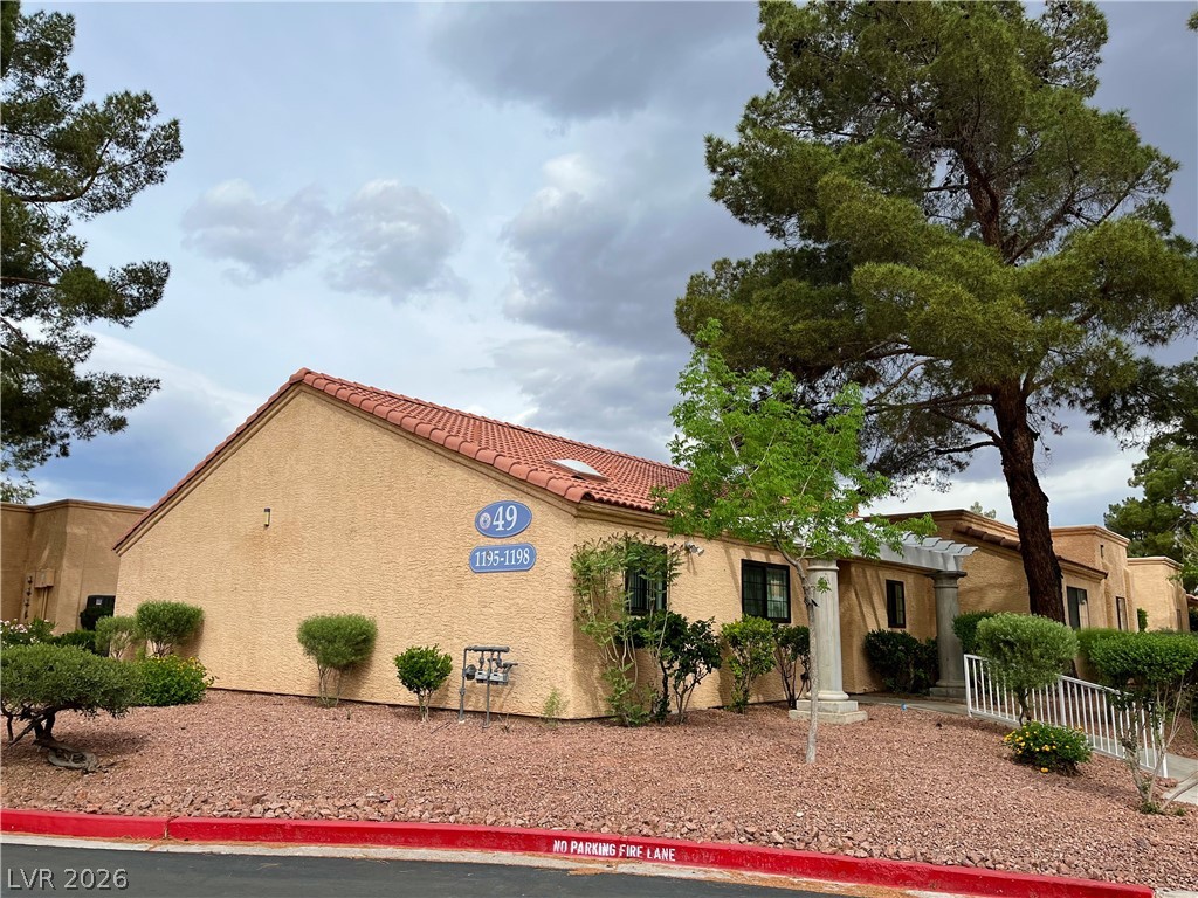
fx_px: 900
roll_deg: -1.0
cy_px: 449
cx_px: 599
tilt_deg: +11.0
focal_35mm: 26
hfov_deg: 67.3
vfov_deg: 53.1
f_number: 1.6
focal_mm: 5.1
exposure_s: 1/5076
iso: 50
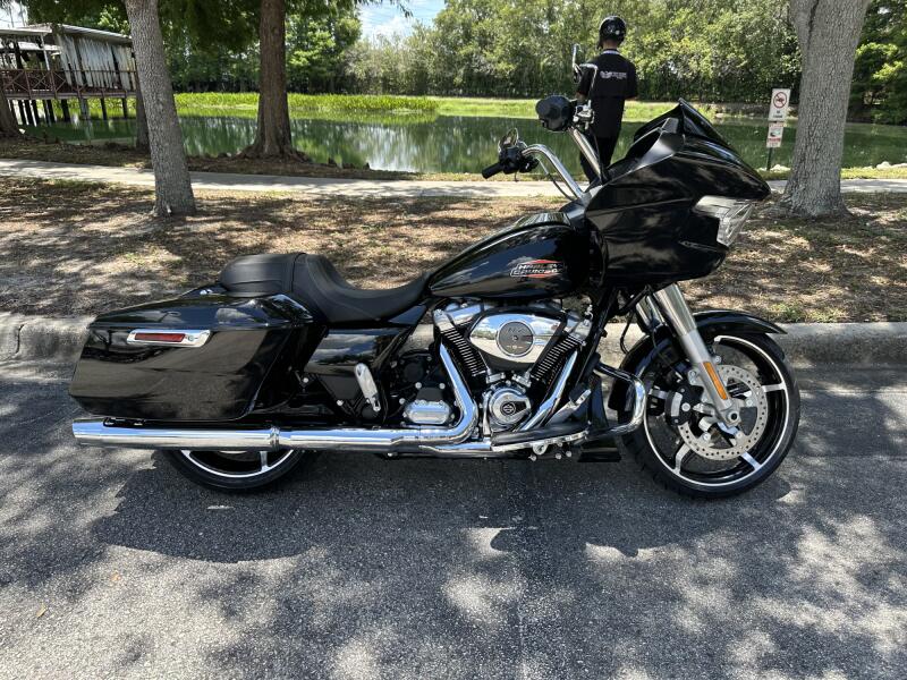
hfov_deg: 71.6
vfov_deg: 56.8
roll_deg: +0.0
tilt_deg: -20.2
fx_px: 629
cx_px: 454
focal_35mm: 24
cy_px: 340
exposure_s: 1/903
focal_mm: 6.86
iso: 80
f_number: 1.78
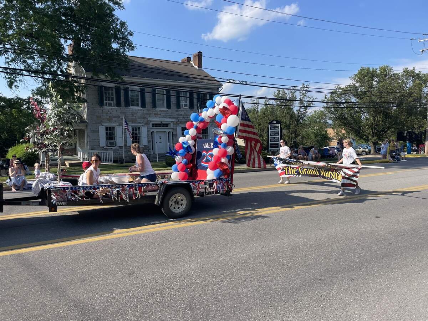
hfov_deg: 67.3
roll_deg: -0.1
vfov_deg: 53.1
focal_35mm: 26
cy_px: 160
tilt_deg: -7.7
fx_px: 321
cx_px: 214
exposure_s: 1/2257
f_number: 1.6
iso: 32
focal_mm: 4.2
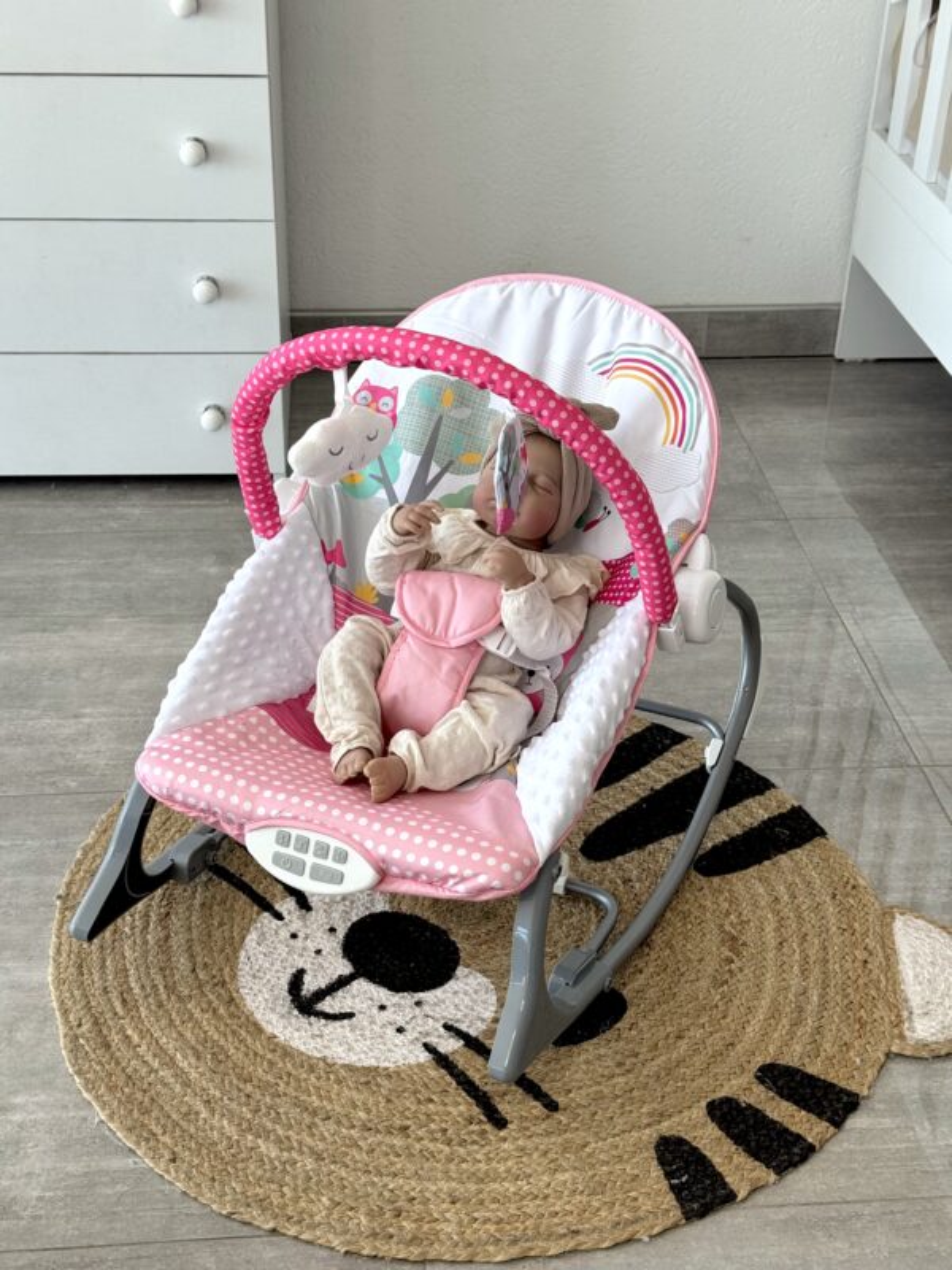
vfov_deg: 39.7
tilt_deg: -30.3
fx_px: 1760
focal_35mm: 48
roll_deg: -1.4
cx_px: 476
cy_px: 635
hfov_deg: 30.3
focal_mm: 6.76
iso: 50
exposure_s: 1/207
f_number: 1.78
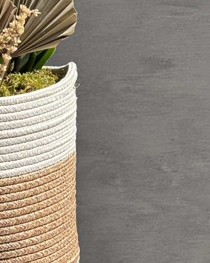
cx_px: -73
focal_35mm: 186
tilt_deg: -3.1
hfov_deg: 8.2
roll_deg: -1.5
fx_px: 1445
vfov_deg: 10.2
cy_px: -57
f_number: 1.6
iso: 32
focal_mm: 5.96
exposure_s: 1/1751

# # # # #

Your objective — In your answer, print the entries above exactly, with the pictures left out.

Result of this task —
fx_px: 900
roll_deg: -1.0
cy_px: 449
cx_px: 599
tilt_deg: +11.0
focal_35mm: 26
hfov_deg: 67.3
vfov_deg: 53.1
f_number: 1.6
focal_mm: 5.1
exposure_s: 1/5076
iso: 50
hfov_deg: 71.6
vfov_deg: 56.8
roll_deg: +0.0
tilt_deg: -20.2
fx_px: 629
cx_px: 454
focal_35mm: 24
cy_px: 340
exposure_s: 1/903
focal_mm: 6.86
iso: 80
f_number: 1.78
hfov_deg: 67.3
roll_deg: -0.1
vfov_deg: 53.1
focal_35mm: 26
cy_px: 160
tilt_deg: -7.7
fx_px: 321
cx_px: 214
exposure_s: 1/2257
f_number: 1.6
iso: 32
focal_mm: 4.2
vfov_deg: 39.7
tilt_deg: -30.3
fx_px: 1760
focal_35mm: 48
roll_deg: -1.4
cx_px: 476
cy_px: 635
hfov_deg: 30.3
focal_mm: 6.76
iso: 50
exposure_s: 1/207
f_number: 1.78
cx_px: -73
focal_35mm: 186
tilt_deg: -3.1
hfov_deg: 8.2
roll_deg: -1.5
fx_px: 1445
vfov_deg: 10.2
cy_px: -57
f_number: 1.6
iso: 32
focal_mm: 5.96
exposure_s: 1/1751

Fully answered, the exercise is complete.